Tej nocy prawie nie zmrużyłaś oka. Spałaś zaledwie 3 godziny, ale jakimś cudem nie byłaś specjalnie zmęczona.
Spojrzałaś w telefon. Był poniedziałek. Równo za tydzień zaczynają się lekcje w normalnym liceum. Jakoś specjalnie cię to nie ekscytowało. Byłaś jednak szczęśliwa, bo chodzisz do klasy z Rinem i Yukim.
Po jakiś 30 minutach stałaś przed drzwiami do pokoju chłopaków. Było około 10. Powinni nie spać.
Zapukałaś. Otworzył ci Yukio.
- O, Witaj y/n.
- Hej, co tam u was?
- Nie za bardzo. Rin jest chory, a ja będę musiał odwołać dzisiejsze misję, by się nim zająć.
- Ej, nic nie odwołuj. Ja zajmę się Rinem, a ty Idź pracować.
- Naprawdę?
- Naprawdę.
- Dzięki y/n ratujesz mi życie! Swoją drogą. Która godzina?
- 10.20, a co?
- O nie, o 10.30 muszę być na misji. W górnej półce masz wszystkie leki. Jak coś to teraz śpi, więc jak się obudzi...

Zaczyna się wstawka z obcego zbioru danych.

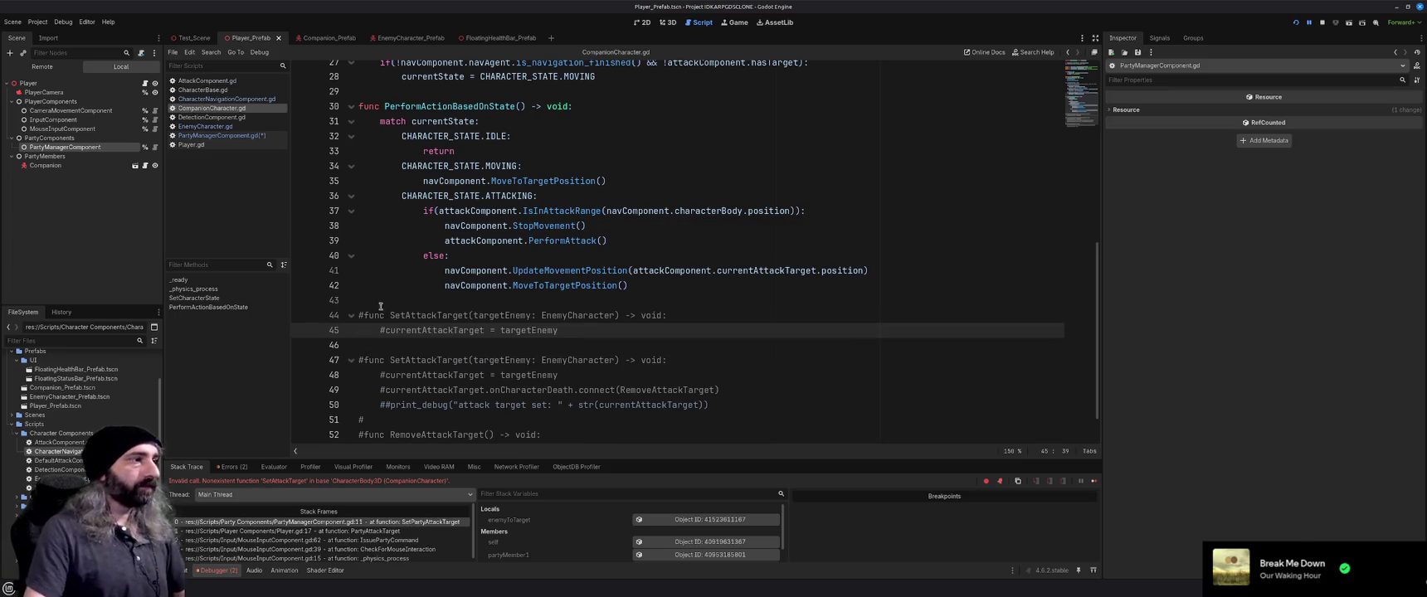
Uncomment the pasted lines with Ctrl+K and change the parameter type to CharacterBase
{"action": "key", "text": "shift+Up"}
{"action": "key", "text": "shift+Home"}
{"action": "key", "text": "ctrl+k"}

- Taaak, dzięki za rady. Poradzę sobie. A ty leć, bo się spóźnisz.
- Jasne, w razie czego dzwoń.
- Pa.
- Narazie.Podeszłaś do śpiącego Rina i przyłożyłaś rękę do jego czoła.
- Rzeczywiście, jesteś cały rozpalony. Zaraz wracam.
Szybko poszłaś do swojego pokoju. Wzięłaś mały ręcznik i biegiem udałaś się w stronę łazienki.Po 5 minutach wróciłaś do chłopaka. Już nie spał i siedział na łóżku.
- O, już nie śpisz.
- No tak. Co ty tu robisz?
- Przyszłam się tobą zająć. Yuki musiał iść na ważną misję.
- Rozumiem.
- Yuki dawał ci jakieś lekarstwa?
- Taa, jakieś tabletki i powiedział, że mam wziąć 2 dawkę wieczorem.
- Dobra. Teraz kładź się.
Chłopak położył się i przykrył kołdrą. Dałaś mu okład na czoło.
- Chcesz herbaty?
- Zrobisz mi?
- Jasne.
- Dzięki! Jesteś wspaniała.
- Nie ma sprawy. Może być zielona?
- Tak.
- Całe szczęście, że macie czajnik w pokoju. Mogę z tobą pogadać w tym czasie.~
Dobra masz już gotową herbatę. Tylko uważaj, bo gorąca.
Podałaś chłopakowi kubek z naparem.
Powoli pił swoją herbatę.
- Co robiłeś, że zachorowałeś?
- Wiesz...wczoraj była ta ulewa co nie?
- No.
- A ja akurat byłem poza akademikiem i musiałem wracać na piechotę. I tak się złożyło, że przemokłem i teraz jestem chory.
- Osz ty!
- Y/n.
- Co jest?
- Jakiśtakdziwniesięczujęmożetonieyylkoprzeziębienieniewiemchybamuszęwziąćtabletkinabólgłowy.
- Nie wierzę!
- Co?
- Zrozumiałam cię!
- Jakim cudem?
- Nie wiem. Trzymaj.- podałaś chłopakowi Marsjanki.
- Po co to?
- No, żebyś poczuł się lepiej. Nie możesz mieszać tabletek, bo jeszcze bardziej zachorujesz.
- Dobra mamo. Zjem te Marsjanki.
- Co?
- Nic.
Chłopak odkręcił pojemnik i zjadł z trzy żelki. Potem położył się i zamknął oczy.
.
.
.
-Dość szybko zasypiasz Rin-kun.- pogłaskałaś chłopaka po głowie- cieszę się, że się wtedy spotkaliśmy.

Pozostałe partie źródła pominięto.